Fast connected components labeling

Labeling connected components in an image is a common operation. But the original algorithm proposed is slow. It works fine if the image is small. But as the image becomes larger, the algorithm slows down really fast. Recently, a few researchers find a simple solution to this. Image that previously took hundreds of seconds would not take only a couple of seconds to get labeled.

The original connected components labeling algorithm

A binary image has only ones and zeroes. The goal of labeling connected components is to identify which ones are "connected".

For example, if the above image, the goal is to identify that the two circles on the left are connected. Sure, they are separate circles, but they are "connected". They share the same boundary. Similarly for the two circles on the right.

The original algorithm is a two pass algorithm. The first pass marks labels for each pixel and the second pixel marks corrects invalid labels. You might want to read more about the connected components labeling algorithm. You might also want to check an example on how the connected components labeling algorithm works.

The divide and conquer approach

The main bottleneck of the algorithm is the large equivalence array (the union-find structure). Calculating and resolving equivalent labels for one big image takes a lot of time. However, if the image is divided into several regions (say the image is split into 3x3 parts), then the labels can be computed and resolved much faster.

Spliting an image into multiple grids

After splitting, you execute the standard algorithm on each part.
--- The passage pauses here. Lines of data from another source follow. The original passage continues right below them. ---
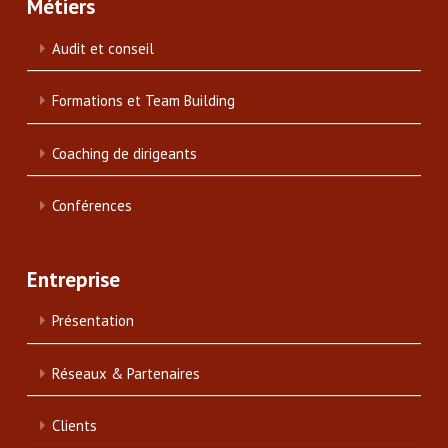
Métiers
Audit et conseil
Formations et Team Building
Coaching de dirigeants
Conférences
Entreprise
Présentation
Réseaux & Partenaires
Clients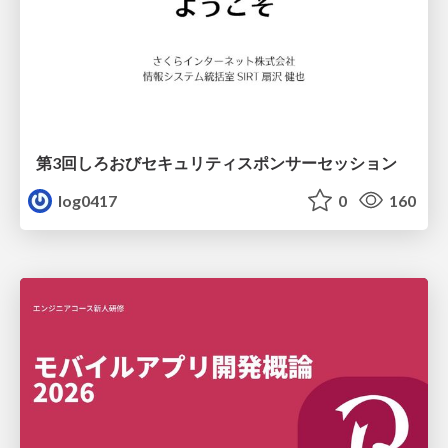
第3回しろおびセキュリティスポンサーセッション
log0417
0
160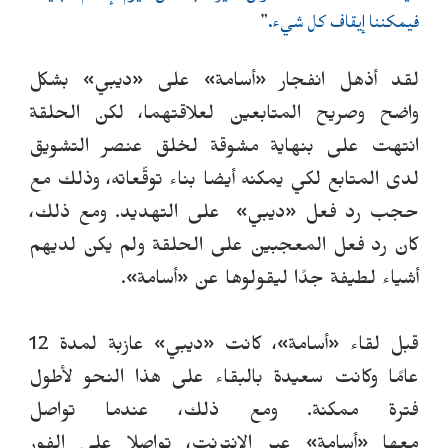
فيمكننا إيقاف
كل شيء
.
”
لقد أذهل انفجار
«
أسامة
»
على
«
ديبي
»
بشكل
واضح
وصريح المتابعين لعلاقتهما
، لكن الحلقة
انتهت على بنهاية مشوقة لخلق عنصر التشويق
لدى المتابع لكي يمكنه أيضا بناء توقّعاته، وذلك مع
حجب رد فعل
«
ديبي
»
على التهديد. ومع ذلك،
كان رد فعل المعجبين على الحلقة ولم يكن لديهم
أشياء لطيفة جدًا ليقولوها عن
«
أسامة
»
.
قبل لقاء
«
أسامة»
، كانت
«
ديبي
»
عازبة لمدة 12
عامًا وكانت سعيدة بالبقاء على هذا النحو لأطول
فترة ممكنة.
ومع ذلك، عندما تواصل
معها
«
أسامة
»
عبر الإنترنت، تواصلا على الفور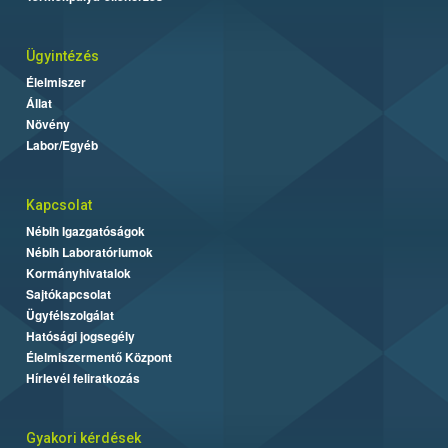
Ügyintézés
Élelmiszer
Állat
Növény
Labor/Egyéb
Kapcsolat
Nébih Igazgatóságok
Nébih Laboratóriumok
Kormányhivatalok
Sajtókapcsolat
Ügyfélszolgálat
Hatósági jogsegély
Élelmiszermentő Központ
Hírlevél feliratkozás
Gyakori kérdések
Now you need to resolve any anomalies that might exist at the borders of each part.

This resolution is done in three parts:

Check the top-left pixel of each part (this pixel connects three other parts: to the left, above and the one diagonally)
Check the leftmost column of pixels (this column connects the current part to the left)
Check the topmost column of pixels (this column connects the current part to the part above it)
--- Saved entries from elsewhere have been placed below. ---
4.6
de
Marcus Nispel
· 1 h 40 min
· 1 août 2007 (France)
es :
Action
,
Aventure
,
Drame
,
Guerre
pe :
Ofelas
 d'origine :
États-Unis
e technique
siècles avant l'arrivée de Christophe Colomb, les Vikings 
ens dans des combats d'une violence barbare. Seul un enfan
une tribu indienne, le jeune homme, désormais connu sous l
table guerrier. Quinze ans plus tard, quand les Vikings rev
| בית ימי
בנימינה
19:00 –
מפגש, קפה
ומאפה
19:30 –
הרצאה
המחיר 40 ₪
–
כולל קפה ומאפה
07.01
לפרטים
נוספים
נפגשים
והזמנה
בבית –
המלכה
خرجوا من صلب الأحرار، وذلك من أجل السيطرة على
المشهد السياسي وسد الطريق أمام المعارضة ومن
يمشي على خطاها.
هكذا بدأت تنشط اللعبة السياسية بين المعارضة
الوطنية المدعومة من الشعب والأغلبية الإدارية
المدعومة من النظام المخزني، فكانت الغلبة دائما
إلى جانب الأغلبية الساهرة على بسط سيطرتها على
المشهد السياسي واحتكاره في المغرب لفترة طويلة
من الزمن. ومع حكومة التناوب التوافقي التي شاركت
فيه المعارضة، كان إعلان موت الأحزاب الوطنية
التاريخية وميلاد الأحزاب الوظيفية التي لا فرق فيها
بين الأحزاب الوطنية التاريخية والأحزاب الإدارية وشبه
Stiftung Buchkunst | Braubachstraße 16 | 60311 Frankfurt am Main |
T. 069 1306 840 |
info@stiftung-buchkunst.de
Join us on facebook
For each case, you fix any wrong labeling that might exist.

The next step is to determine the number of pieces the image is split in. Experimentally, it was found that each piece should be 3030 pixels - 6060 pixels in size. That way, the equivalence array is small enough to be computed rapidly.

Results

The researchers did experiments with a 1760*1168 image. This image is HUGE. The standard algorithm would take a lot of time. It simply isn't feasible to calculate the time it takes.
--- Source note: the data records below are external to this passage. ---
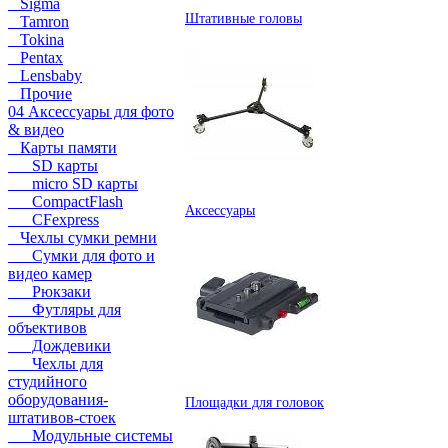
Sigma
Штативные головы
Tamron
Tokina
Pentax
Lensbaby
Прочие
04 Аксессуары для фото
& видео
Карты памяти
SD карты
micro SD карты
CompactFlash
Аксессуары
CFexpress
Чехлы сумки ремни
Сумки для фото и
видео камер
Рюкзаки
Футляры для
объективов
Дождевики
Чехлы для
студийного
оборудования-
Площадки для головок
штативов-стоек
Модульные системы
On dividing, the following times were obtained:

4x4 split: 274.57 seconds
5x5 split: 160.22 seconds
10x10 split: 12.47 seconds
15x15 split: 4.01 seconds
20x20 split: 2.75 seconds
25x25 split: 2.47 seconds

They also compared it against other methods of computing labels. This algorithm clearly surpassed the results any other algorithm could produce.

Summary

You learned about a new connected component labeling algorithm that computes labels for large images really fast. Have a look at the actual paper for pseudo code on how to implement it.